Is the Summa Structurally Flawed?

Here are some off the cuff remarks meant to continue the discussion about the structure of the Summa that Dr. Malloy began in his previous post. I believe that he and I are in agreement on this issue. If we’re not, I expect that he will let me know. I would like to say a word about the criticisms of the Summa’s structure that he mentions. I am thinking of the first few lines of his post:

On several counts, Thomas has for some time been criticized for the very structure of the Summa. (1) Christ comes last, “as though an afterthought”. (2) He treats the One God before he treates the Triune God.

It seems to me that in any systematic (or even non-systematic) treatment of the Catholic faith we should permit the order of exposition to be flexible. Authors should be able to make a prudential judgment, based on their purpose and audience, to present the questions as they see fit. Of course, the truth should not be compromised on account of the order or manner of exposition. If there are certain orders of exposition that we can say, a priori, will distort the content, determining exactly what those are will be quite difficult, if not impossible. In any event, the author’s hermeneutic situation should always play an integral part in determining the order of exposition. Does Aquinas not suggest a similar flexibility in his reflections in CG, I, 2 on the appropriate ways to approach discussions with those whom we judge to be in error? Indeed, it is not always a question of dealing with people with whom we disagree. I believe Aquinas shows here that he grasps that how we present Christian doctrine is importantly (if not exclusively) guided by our audience and what we hope to achieve with them. Consider St. Paul’s discourse at the Areopagus. Does he begin by talking about Jesus? In fact, Jesus only comes at the end (as an afterthought?) and there only obliquely. 

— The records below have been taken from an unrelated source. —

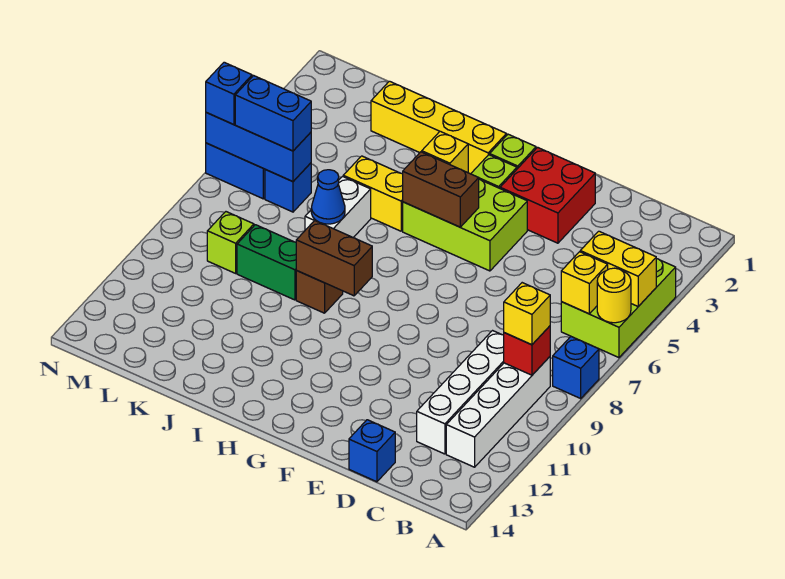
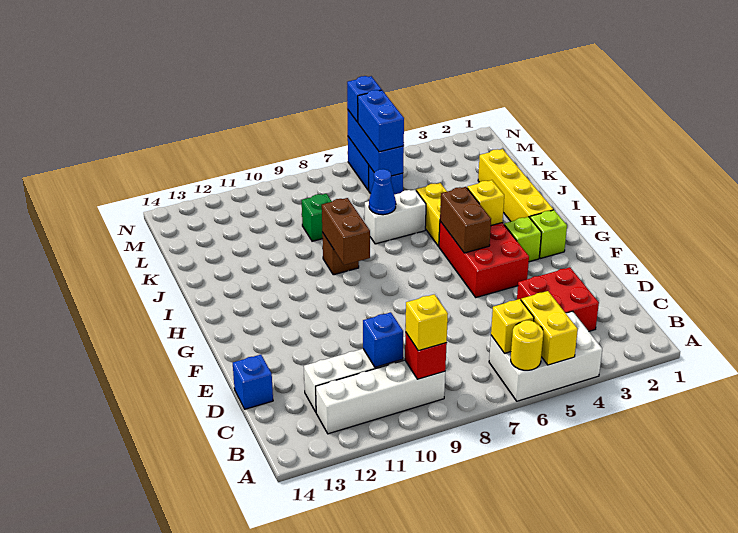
lime brick A4:B6 level 1 -> white brick A4:B6 level 1
blue brick A8 level 1 -> blue brick C10 level 2
red brick E2:F3 level 1 -> red brick C3:D4 level 1
lime brick F4:H5 level 1 -> red brick F4:H5 level 1
green brick J9:K9 level 1 -> green brick K9 level 1
lime brick L9 level 1 -> none

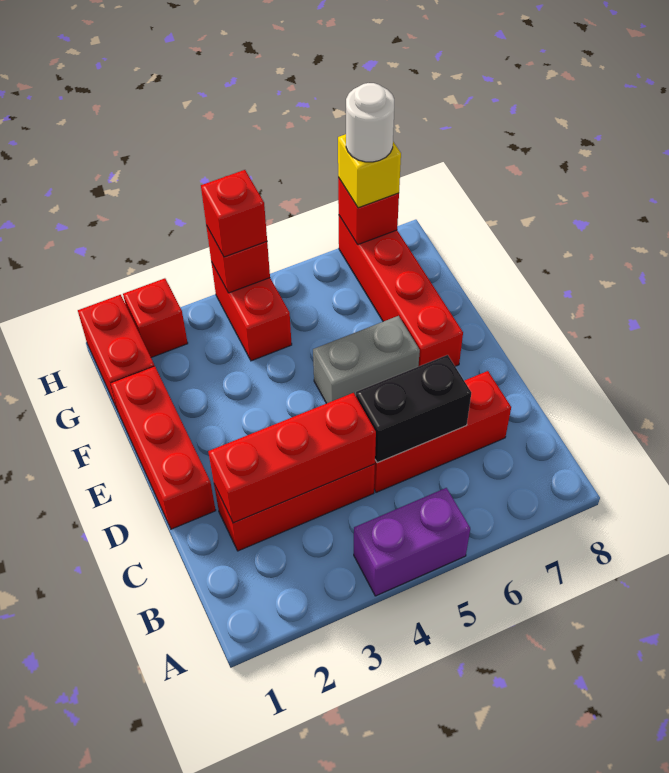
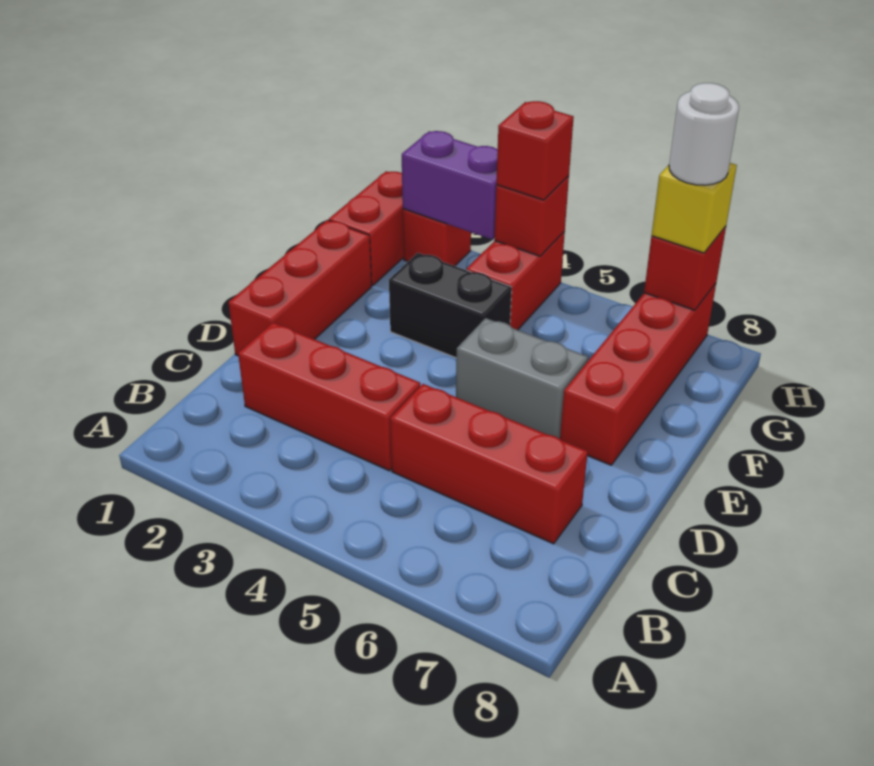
purple brick A4:A5 level 1 -> purple brick H2:H3 level 2
red brick C2:C4 level 2 -> none
black brick C5:C6 level 2 -> black brick F3:F4 level 1

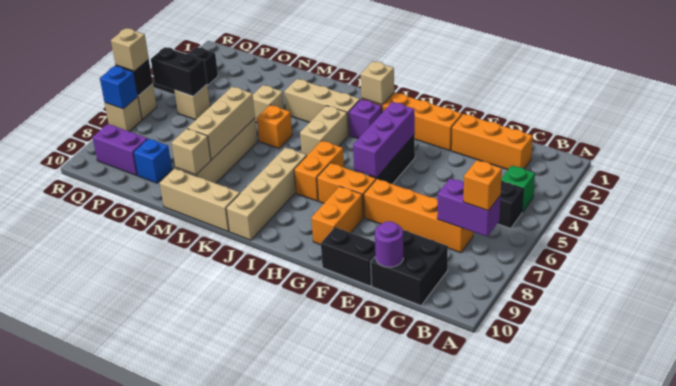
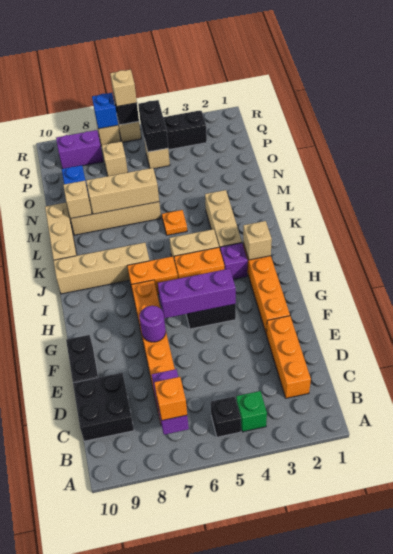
purple round brick D10 level 2 -> purple round brick F7 level 2
orange brick G8:G9 level 1 -> orange brick I4:I5 level 1
orange brick L5 level 1 -> orange plate L5 level 1
tan brick M4 level 1 -> tan brick P7 level 1
purple brick P9:Q9 level 1 -> purple brick Q8:Q9 level 1

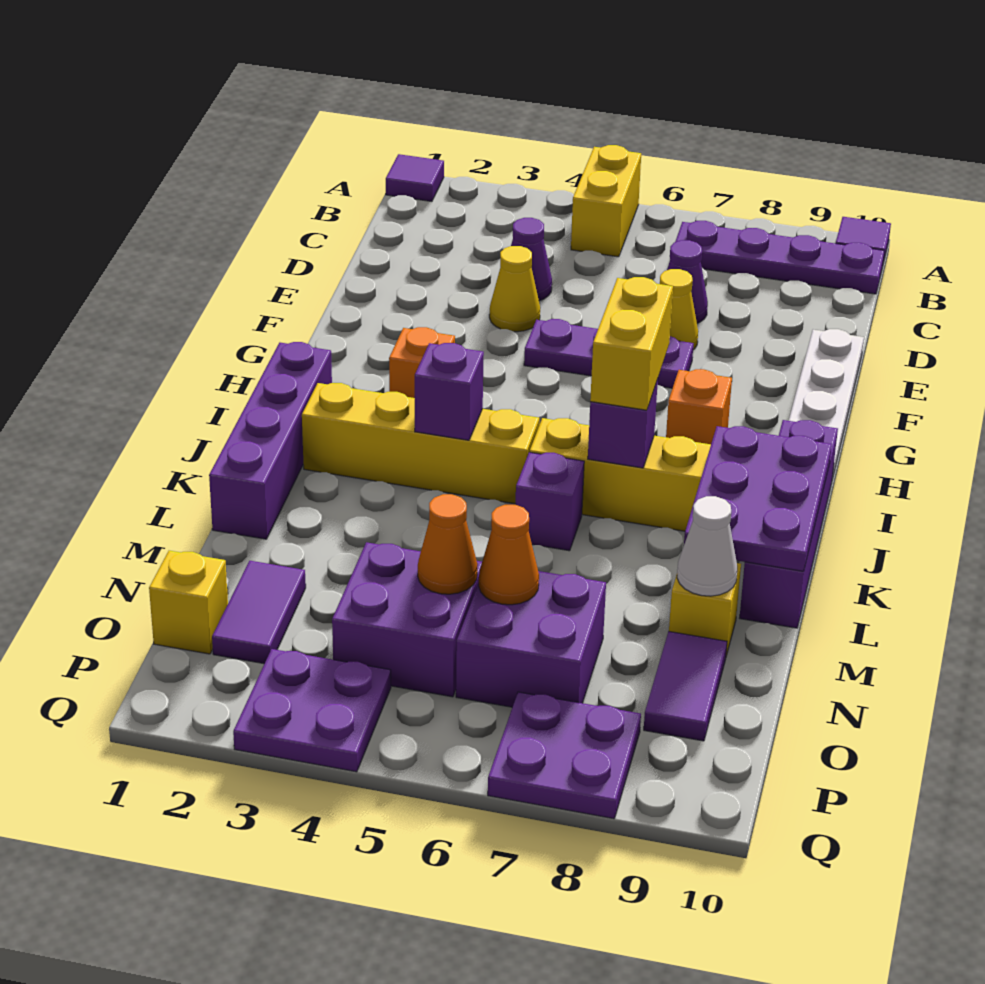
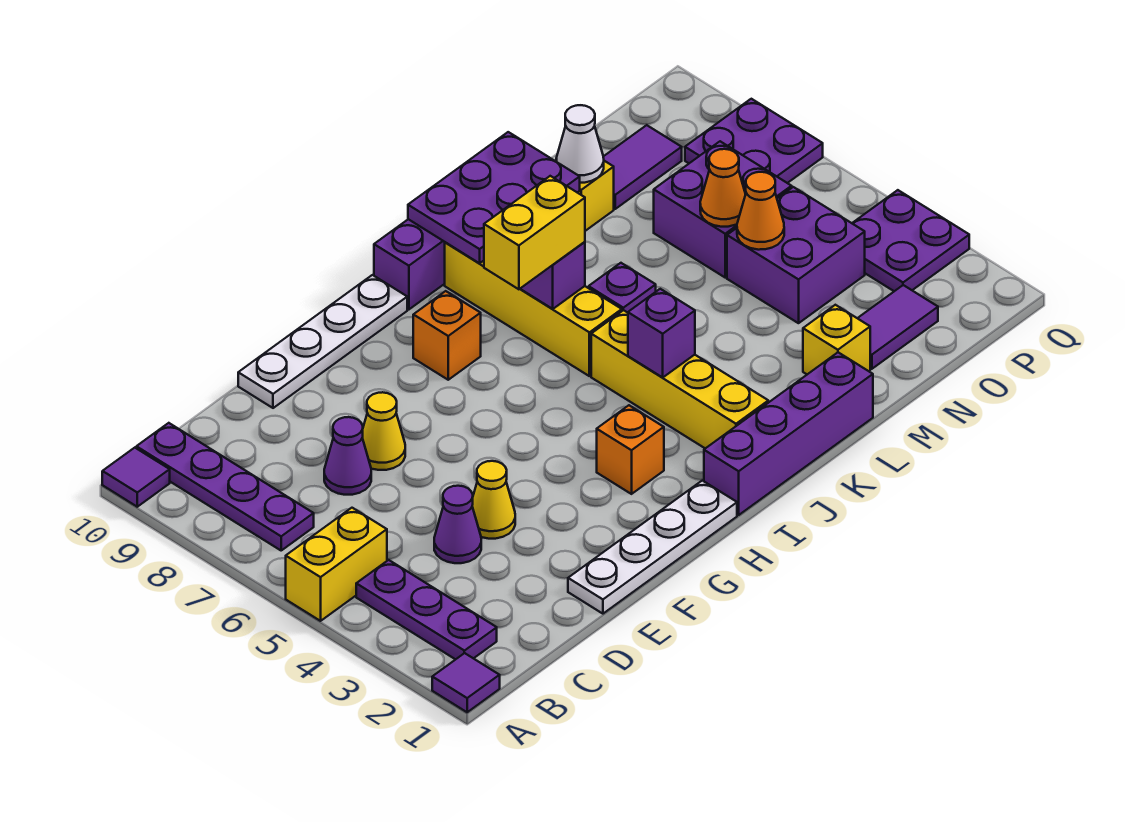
none -> white plate E1:H1 level 1
purple plate F5:F7 level 1 -> purple plate B2:B4 level 1
yellow brick O1 level 1 -> yellow brick M2 level 1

Having said all this, we can still debate whether the order of exposition that Aquinas adopts in the Summa compromises Christian teaching. I don’t think it obviously does. If one looks at the whole and how it fits together I don’t believe that it can be said that he sacrifices the Trinity to the one God or that he fails to pay attention to Jesus. Again, whether the trinity of persons should come before a discussion of the divine nature, whether Jesus should come before everything else, these are matters that it is probably impossible to decide in the abstract, or so I would contend.


Post Scriptum: I should add that I am aware that there is a lot of literature on this topic. If I didn’t mention any of it, it is because these remarks are, as I said, off the cuff.